Let's talk about the “seat at the table” issue for a moment. For most HR professionals being at the table isn't the problem it once was. There is a table, and you have a seat at it. However, being seen at the table is a problem and how you are seen at that table is even more of a problem.

This is where the concept of +1HR comes into focus. It is a rather simple concept, and it is based on the belief that HR professionals are businesspeople who have technical competencies in a number of areas that cover organization, strategy, leadership, HR administration, etc. They are no different than Finance professionals, who are businesspeople with technical competencies in finance.

When a business leader, a CEO, the President, sits down at the table and looks around that table at their team, they see the finance person, and they have an expectation. They see the marketing person and they have an expectation. When they see the HR person, they have an expectation for them as well, but those expectations just aren't very high. Those expectations are more around administrivia and the tasks the HR person might preform.
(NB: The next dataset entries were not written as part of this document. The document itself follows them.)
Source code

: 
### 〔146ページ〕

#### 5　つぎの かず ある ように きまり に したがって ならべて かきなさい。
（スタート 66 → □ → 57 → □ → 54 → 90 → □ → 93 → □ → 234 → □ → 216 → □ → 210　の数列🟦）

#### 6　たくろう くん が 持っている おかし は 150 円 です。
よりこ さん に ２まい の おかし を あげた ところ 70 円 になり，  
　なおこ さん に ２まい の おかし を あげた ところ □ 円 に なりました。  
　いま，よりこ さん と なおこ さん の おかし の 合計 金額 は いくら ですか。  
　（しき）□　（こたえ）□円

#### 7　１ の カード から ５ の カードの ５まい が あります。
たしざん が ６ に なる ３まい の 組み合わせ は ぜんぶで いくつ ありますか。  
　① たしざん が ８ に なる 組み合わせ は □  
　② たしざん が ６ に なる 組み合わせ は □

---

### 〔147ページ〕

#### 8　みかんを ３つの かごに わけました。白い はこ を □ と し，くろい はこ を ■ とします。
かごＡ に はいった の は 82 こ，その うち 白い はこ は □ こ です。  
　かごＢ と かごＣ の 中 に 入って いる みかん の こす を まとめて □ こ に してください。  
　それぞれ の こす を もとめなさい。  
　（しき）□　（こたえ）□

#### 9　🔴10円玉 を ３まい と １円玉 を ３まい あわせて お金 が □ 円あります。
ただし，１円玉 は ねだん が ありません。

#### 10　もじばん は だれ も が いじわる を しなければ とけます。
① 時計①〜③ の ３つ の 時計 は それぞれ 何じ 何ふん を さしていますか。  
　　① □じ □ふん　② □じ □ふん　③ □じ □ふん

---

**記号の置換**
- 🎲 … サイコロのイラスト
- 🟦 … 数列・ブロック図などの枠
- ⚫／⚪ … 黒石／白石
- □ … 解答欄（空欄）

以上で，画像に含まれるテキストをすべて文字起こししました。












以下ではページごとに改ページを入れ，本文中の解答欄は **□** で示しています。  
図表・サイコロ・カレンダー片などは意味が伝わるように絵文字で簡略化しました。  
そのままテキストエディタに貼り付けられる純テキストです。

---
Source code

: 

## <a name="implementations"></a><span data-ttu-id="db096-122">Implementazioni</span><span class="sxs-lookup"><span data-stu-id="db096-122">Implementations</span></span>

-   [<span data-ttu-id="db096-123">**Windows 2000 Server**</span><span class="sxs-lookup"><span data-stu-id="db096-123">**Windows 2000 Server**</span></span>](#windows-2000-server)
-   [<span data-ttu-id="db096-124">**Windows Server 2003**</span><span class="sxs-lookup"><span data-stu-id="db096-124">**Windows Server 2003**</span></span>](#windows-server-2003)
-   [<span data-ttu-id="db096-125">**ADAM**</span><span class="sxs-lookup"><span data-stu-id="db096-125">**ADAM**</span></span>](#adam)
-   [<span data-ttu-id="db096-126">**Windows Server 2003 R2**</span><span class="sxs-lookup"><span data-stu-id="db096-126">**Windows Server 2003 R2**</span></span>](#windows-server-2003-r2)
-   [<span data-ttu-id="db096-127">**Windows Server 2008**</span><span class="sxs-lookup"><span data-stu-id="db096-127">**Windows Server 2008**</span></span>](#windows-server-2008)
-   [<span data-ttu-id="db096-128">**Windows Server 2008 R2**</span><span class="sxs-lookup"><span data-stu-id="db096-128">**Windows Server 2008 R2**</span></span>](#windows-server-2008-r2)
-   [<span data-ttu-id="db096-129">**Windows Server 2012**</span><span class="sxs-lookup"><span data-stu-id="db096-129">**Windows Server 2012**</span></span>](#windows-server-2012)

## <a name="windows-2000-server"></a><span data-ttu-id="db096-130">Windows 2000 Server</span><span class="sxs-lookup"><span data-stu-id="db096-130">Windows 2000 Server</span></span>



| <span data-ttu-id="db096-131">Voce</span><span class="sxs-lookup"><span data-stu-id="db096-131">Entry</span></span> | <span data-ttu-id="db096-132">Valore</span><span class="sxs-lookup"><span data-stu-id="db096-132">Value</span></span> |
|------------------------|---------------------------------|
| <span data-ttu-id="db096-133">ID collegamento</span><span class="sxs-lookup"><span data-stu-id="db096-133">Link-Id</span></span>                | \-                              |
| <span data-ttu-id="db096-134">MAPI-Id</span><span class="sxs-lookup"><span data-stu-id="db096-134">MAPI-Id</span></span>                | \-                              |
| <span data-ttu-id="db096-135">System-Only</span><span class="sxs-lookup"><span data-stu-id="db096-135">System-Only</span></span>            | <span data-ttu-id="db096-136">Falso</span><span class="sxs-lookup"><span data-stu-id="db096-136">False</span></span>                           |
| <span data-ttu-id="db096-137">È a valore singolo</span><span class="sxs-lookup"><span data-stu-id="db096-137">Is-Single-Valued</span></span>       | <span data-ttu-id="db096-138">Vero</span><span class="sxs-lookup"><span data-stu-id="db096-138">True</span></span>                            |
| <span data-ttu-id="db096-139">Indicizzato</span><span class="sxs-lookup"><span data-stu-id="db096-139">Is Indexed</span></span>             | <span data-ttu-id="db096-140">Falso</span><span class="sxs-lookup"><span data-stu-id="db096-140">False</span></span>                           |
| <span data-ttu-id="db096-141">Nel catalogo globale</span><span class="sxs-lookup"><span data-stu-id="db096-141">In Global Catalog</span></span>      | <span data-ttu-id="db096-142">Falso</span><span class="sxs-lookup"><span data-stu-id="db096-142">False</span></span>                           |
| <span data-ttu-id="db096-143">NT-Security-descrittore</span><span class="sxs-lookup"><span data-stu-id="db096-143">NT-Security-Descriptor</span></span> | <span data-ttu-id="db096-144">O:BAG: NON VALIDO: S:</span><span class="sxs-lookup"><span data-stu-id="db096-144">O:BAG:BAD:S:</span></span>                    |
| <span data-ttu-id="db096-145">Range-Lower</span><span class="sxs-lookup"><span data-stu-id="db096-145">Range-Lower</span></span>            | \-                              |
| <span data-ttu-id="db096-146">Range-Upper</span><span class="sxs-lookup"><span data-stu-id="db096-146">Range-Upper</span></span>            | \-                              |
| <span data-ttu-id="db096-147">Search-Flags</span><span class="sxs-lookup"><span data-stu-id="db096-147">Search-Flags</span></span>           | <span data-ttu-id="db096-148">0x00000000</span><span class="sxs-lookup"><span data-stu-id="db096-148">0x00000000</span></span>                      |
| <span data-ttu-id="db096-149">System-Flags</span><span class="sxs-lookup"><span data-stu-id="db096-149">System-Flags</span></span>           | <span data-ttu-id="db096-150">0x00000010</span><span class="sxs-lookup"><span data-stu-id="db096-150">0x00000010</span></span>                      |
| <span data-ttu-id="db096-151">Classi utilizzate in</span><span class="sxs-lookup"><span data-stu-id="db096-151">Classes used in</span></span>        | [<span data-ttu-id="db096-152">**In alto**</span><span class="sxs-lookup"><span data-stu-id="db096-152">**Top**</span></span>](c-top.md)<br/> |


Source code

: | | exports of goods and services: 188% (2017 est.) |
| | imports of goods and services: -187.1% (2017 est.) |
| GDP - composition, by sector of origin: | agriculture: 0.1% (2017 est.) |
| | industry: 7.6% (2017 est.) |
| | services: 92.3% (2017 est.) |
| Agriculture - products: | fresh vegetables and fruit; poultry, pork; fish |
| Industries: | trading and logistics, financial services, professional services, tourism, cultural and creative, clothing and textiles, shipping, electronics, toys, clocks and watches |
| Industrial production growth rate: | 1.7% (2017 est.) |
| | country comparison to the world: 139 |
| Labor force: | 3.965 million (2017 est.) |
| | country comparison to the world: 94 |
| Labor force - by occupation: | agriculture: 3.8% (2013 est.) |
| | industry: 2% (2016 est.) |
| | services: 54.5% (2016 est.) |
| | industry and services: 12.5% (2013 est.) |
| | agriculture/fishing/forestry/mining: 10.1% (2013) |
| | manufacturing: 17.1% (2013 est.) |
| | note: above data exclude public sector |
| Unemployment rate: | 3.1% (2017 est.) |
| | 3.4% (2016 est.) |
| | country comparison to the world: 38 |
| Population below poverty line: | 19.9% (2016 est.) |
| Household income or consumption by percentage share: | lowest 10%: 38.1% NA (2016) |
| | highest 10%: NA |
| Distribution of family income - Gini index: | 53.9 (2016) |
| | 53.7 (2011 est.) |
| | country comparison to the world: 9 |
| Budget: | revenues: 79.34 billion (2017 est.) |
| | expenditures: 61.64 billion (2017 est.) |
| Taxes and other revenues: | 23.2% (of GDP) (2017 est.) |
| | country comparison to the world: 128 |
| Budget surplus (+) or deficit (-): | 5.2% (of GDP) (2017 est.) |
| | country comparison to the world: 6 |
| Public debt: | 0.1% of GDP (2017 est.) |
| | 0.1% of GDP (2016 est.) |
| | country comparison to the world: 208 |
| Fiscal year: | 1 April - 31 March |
The business leader doesn't necessarily see the HR person as solving a problem outside of HR, a business problem.

The +1 HR concept argues that the HR person can bring something to the table the leader did not expect to get from them to help the business. That extra something is not focused on HR. When the HR person does that, they become a +1 HR Leader. It's like having an additional person identifying problems, an additional person solving problems and additional person broadly thinking about the organization and its success. A +1 HR leader is a gift for any leader to have. They are an extra set of hands to do the work, an extra set of eyes, and most importantly, an extra mind that understands the business.

We believe HR professionals are more than capable of adding +1 value where they work today if we can work on developing the right capability.

In addition to the development of the right capability, it will require HR professionals to see themselves differently and believe that others will see them that way too. When this happens we will unlock the full potential of each HR Professional and enable the business to achieve its objectives.